Jornalismo e memória Ao sinalizar para a distinção entre memória coletiva e individual, Halbwachs (1990) aponta para a relação de dependência entre as duas possibilidades de memória. Para que uma exista é necessário que a outra também seja real. Para ele, são as lembranças coletivas de um grupo que reúnem seus membros. Para Halbwachs, o convívio entre os membros de uma comunidade é essencial para que as recordações sejam atualizadas, permitindo assim que o grupo se identifique como tal e evite seu desaparecimento. As 33

rememorações coletivas – no plural, por serem vários grupos e guardadas no interior deles – não permitem que as lembranças sejam apagadas e mantêm o grupo como tal. O simples fato de relatar os acontecimentos passo a passo não torna uma lembrança viva para a pessoa. Halbwachs concorda que as imagens impostas por um grupo a um indivíduo podem modificar a impressão que este pode ter guardado do passado. É preciso ter algo em comum com um conjunto de depoimentos exteriores a nós, como uma semente de rememoração, para que eles – os relatos – tornem-se um conjunto consistente de lembranças. Caso contrário, por mais que tentem as testemunhas refazer os acontecimentos, será inútil, já que não existirá lastro algum na memória. Se um indivíduo não consegue reconhecer-se como parte integrante de um determinado grupo, estaria impossibilitado de reconstituir, pela lembrança, acionada com os demais integrantes, o antigo grupo e, assim, a memória já não seria a mesma. “Esquecer um período de sua vida é perder contato com aqueles que então nos rodeavam.” (HALBWACHS, 1990, p.32). A impossibilidade de reconstituir o grupo não é culpa das memórias de nenhum indivíduo. Pode ser explicado pelo desaparecimento de uma memória coletiva que compreendia a memória de todos que participavam de um determinado grupo. Mas, se a memória coletiva é amparada em um grupo de homens, o que poderíamos pensar sobre a memória individual? Diríamos voluntariamente que cada memória individual é um ponto de vista sobre a memória coletiva, que este ponto de vista muda conforme o lugar que ali ocupo, e que este lugar mesmo muda segundo as relações que mantenho com outros meios. Não é de admirar que, do instrumento comum, nem todos aproveitam do mesmo modo. Todavia quando tentamos explicar essa diversidade, voltamos sempre a uma combinação de influências que são, todas, de natureza social. (HALBWACHS, 1990, p.51)

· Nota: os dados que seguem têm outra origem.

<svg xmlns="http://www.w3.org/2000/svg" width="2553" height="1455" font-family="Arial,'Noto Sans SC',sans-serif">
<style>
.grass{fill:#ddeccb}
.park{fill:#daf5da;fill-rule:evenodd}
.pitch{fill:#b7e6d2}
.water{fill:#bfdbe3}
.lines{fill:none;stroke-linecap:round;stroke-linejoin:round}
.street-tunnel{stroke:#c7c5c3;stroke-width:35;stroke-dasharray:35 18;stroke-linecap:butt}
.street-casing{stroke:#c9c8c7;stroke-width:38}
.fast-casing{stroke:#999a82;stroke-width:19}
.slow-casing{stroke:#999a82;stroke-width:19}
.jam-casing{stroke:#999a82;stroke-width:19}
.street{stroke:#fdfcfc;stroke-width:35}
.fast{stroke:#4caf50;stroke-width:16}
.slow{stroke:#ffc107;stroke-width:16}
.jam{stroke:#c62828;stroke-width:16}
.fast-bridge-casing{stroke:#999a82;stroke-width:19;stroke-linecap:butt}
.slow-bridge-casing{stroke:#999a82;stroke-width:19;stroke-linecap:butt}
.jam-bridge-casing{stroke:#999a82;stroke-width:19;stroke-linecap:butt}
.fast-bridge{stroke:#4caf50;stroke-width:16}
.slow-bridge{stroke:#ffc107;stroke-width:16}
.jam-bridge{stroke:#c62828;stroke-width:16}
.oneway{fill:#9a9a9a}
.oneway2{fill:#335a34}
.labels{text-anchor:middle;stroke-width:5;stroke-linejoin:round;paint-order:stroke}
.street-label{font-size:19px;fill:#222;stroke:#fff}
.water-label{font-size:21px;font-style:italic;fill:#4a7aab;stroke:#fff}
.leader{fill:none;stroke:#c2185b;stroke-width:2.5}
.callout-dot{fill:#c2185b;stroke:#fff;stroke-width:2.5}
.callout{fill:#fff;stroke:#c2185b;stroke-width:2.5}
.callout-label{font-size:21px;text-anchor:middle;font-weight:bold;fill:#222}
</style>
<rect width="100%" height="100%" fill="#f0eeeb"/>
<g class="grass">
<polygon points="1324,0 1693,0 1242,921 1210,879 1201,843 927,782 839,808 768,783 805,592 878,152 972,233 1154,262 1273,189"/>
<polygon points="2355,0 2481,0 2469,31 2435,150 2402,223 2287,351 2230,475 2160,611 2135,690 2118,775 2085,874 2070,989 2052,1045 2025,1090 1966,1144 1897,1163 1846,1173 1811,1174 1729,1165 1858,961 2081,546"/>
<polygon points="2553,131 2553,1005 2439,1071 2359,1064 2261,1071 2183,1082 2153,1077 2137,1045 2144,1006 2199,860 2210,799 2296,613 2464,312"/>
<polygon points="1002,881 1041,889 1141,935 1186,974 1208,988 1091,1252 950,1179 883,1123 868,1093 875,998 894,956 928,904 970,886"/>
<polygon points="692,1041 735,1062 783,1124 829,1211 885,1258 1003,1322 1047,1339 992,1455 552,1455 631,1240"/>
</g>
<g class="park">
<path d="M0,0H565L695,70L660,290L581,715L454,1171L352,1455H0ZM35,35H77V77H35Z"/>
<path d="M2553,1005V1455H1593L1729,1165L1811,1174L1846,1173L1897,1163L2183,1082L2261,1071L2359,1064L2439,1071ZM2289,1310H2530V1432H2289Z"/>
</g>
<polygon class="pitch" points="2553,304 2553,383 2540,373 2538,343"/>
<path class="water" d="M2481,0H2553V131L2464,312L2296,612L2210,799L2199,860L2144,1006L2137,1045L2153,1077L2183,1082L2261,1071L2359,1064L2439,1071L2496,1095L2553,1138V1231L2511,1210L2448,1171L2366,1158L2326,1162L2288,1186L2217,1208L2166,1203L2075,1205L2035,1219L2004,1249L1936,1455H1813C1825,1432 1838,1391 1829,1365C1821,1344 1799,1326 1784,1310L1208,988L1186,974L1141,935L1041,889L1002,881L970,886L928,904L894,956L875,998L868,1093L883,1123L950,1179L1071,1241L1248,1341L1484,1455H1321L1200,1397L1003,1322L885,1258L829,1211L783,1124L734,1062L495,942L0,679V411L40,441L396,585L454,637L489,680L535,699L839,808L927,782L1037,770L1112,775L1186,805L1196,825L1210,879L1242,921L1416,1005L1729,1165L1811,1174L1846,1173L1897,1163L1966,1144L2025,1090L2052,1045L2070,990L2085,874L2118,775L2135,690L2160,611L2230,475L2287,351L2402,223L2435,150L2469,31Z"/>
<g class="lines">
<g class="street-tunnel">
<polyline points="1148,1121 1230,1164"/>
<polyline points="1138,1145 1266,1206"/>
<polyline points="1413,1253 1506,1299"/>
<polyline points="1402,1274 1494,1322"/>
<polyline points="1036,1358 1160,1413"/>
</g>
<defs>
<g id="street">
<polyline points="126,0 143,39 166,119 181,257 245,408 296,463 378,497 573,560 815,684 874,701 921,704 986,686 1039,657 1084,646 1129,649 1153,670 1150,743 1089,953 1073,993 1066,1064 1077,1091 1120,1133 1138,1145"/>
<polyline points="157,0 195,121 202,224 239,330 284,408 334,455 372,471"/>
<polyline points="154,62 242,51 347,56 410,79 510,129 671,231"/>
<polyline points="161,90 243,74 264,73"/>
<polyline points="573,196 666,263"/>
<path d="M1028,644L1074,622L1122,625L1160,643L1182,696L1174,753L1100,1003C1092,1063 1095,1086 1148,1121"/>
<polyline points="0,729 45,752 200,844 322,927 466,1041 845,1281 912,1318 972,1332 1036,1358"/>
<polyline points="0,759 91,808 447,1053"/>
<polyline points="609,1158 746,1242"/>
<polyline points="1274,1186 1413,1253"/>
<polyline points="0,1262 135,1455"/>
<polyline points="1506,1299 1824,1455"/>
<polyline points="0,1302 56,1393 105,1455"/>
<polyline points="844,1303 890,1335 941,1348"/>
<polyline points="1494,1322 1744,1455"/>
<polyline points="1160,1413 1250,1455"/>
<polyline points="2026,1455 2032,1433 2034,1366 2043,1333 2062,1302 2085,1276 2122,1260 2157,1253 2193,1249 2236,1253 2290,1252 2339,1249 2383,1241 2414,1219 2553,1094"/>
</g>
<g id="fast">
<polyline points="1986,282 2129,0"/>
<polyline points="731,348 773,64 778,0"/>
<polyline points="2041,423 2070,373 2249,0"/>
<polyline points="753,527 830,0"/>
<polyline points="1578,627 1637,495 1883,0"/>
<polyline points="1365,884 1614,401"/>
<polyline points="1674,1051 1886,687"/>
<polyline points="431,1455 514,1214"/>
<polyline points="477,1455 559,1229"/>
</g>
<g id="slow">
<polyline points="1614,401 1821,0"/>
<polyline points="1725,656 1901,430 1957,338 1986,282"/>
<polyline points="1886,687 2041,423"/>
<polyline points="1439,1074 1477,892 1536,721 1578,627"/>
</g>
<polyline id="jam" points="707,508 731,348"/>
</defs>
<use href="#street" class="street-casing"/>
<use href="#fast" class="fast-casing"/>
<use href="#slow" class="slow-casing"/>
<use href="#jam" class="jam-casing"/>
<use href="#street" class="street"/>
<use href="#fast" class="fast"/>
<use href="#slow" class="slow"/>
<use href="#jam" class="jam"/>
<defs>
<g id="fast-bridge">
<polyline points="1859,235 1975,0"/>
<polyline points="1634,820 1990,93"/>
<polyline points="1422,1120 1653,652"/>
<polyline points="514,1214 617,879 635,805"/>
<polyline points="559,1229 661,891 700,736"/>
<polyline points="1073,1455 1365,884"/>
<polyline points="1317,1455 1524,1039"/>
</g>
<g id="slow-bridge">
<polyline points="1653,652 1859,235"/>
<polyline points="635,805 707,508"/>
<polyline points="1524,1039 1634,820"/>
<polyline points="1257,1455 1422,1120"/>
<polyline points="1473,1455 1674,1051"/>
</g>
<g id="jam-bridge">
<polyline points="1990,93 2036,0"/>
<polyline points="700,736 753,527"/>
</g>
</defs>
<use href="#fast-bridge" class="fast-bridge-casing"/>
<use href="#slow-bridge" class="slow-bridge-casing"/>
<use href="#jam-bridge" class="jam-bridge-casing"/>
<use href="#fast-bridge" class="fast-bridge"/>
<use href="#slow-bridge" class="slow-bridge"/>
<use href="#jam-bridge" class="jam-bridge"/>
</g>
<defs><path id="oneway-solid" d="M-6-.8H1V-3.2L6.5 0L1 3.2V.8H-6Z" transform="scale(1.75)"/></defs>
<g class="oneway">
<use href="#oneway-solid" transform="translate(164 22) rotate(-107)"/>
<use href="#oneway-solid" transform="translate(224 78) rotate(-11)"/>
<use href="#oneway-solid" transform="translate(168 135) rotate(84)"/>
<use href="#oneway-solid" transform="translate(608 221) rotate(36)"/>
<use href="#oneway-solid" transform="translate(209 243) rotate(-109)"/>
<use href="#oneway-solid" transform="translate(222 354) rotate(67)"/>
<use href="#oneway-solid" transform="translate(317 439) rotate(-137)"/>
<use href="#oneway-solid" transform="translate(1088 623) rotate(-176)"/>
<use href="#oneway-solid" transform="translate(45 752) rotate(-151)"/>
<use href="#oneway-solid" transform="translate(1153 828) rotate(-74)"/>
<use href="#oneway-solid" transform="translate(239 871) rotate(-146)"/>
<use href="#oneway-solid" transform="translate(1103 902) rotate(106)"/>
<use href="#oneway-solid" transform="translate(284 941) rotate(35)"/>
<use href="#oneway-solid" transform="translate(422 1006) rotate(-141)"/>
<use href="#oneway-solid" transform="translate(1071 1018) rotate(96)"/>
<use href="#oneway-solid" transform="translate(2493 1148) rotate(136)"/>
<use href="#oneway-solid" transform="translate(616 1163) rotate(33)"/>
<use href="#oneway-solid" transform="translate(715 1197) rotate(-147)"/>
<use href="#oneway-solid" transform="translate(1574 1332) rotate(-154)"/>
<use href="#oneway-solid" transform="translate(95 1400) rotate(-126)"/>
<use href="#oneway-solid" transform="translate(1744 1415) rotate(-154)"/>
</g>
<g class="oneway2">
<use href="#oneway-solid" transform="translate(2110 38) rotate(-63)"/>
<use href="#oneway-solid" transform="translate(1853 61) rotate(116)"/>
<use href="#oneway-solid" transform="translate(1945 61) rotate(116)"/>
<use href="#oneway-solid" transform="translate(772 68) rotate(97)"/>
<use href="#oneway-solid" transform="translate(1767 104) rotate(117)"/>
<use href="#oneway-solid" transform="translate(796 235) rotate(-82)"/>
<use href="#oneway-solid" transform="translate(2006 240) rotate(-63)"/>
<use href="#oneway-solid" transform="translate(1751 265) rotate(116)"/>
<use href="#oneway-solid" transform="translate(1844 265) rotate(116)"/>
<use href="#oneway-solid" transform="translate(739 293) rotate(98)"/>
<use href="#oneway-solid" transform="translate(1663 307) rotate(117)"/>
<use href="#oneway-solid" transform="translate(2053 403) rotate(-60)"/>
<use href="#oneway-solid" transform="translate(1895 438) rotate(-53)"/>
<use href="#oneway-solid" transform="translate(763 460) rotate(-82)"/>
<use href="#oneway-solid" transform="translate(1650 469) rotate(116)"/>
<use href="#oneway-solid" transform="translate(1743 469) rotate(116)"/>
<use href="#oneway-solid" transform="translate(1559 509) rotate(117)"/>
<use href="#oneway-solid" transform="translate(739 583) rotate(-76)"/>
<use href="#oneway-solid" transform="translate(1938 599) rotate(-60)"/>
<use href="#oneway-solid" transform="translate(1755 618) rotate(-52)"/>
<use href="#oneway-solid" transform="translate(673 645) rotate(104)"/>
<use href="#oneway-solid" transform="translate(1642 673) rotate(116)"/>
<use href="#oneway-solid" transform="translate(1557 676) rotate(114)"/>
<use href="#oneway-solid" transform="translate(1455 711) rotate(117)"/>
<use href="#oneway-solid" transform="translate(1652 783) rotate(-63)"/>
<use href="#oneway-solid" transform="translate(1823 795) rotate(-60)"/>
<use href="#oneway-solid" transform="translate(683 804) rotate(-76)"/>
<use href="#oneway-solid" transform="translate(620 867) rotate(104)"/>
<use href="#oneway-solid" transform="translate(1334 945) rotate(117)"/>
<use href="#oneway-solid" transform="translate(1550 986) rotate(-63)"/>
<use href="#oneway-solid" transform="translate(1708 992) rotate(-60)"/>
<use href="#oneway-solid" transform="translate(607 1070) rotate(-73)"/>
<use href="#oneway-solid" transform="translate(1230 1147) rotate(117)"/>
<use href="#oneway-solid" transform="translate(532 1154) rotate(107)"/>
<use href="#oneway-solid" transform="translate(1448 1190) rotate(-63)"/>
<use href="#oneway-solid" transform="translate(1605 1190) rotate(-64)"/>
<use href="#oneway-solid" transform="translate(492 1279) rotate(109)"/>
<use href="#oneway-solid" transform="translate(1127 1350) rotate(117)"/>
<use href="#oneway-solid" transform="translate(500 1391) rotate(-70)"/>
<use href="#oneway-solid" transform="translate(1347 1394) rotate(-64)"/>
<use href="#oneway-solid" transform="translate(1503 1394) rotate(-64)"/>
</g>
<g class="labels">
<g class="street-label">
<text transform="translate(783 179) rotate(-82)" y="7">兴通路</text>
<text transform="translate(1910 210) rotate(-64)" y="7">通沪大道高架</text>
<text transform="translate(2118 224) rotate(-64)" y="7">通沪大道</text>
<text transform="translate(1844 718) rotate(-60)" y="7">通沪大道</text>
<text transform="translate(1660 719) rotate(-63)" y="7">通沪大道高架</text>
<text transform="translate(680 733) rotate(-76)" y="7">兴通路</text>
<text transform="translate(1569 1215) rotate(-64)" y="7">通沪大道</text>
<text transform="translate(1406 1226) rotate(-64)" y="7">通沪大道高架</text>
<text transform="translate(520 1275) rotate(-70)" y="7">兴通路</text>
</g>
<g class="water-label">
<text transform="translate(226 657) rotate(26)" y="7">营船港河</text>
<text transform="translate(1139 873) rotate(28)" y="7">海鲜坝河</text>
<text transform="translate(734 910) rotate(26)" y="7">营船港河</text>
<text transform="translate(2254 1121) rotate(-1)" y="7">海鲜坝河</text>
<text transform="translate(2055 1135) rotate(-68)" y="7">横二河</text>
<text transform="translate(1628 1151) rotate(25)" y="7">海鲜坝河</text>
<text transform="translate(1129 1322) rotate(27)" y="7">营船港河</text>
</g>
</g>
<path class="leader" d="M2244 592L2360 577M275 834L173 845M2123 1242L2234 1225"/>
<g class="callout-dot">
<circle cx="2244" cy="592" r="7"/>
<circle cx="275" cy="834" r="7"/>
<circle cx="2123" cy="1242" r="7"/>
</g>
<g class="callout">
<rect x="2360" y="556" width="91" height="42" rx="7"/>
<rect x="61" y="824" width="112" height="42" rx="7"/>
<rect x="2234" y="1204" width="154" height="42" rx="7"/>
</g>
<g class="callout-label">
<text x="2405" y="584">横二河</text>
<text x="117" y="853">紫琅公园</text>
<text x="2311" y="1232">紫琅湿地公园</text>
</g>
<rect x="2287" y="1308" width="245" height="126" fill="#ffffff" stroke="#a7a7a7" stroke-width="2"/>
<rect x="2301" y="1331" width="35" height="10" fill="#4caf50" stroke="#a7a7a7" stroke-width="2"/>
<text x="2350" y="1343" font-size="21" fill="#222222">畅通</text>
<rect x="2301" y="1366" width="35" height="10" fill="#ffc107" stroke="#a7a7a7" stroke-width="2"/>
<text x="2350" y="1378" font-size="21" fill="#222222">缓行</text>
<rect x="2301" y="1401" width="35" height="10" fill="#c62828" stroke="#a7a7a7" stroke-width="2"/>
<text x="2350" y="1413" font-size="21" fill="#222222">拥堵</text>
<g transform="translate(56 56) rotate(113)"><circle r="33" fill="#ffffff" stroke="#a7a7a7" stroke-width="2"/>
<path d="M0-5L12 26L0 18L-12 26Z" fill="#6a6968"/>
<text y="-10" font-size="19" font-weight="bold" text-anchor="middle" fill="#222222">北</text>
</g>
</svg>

Na construção narrativa de trajetórias de vida de um indivíduo, o biógrafo lida com as memórias individuais e coletivas em movimentos de negociação e tensão entre uma e outra. Fontes consultadas expõem suas perspectivas e versões a partir de percepções individuais que estão associadas, de algum modo, às coletivas. Além disso, nas informações e descrições coletadas podem haver, intencionalmente ou não, visões e valores acerca do biografado e de sua trajetória. Ou seja, cada fonte terá o seu entendimento e mesmo interesse e, certamente, uma imagem sobre o biografado que será sempre resultado de percepções e lembranças que vão sendo construídas e negociadas permanentemente e, por isso mesmo, estão em constante alteração.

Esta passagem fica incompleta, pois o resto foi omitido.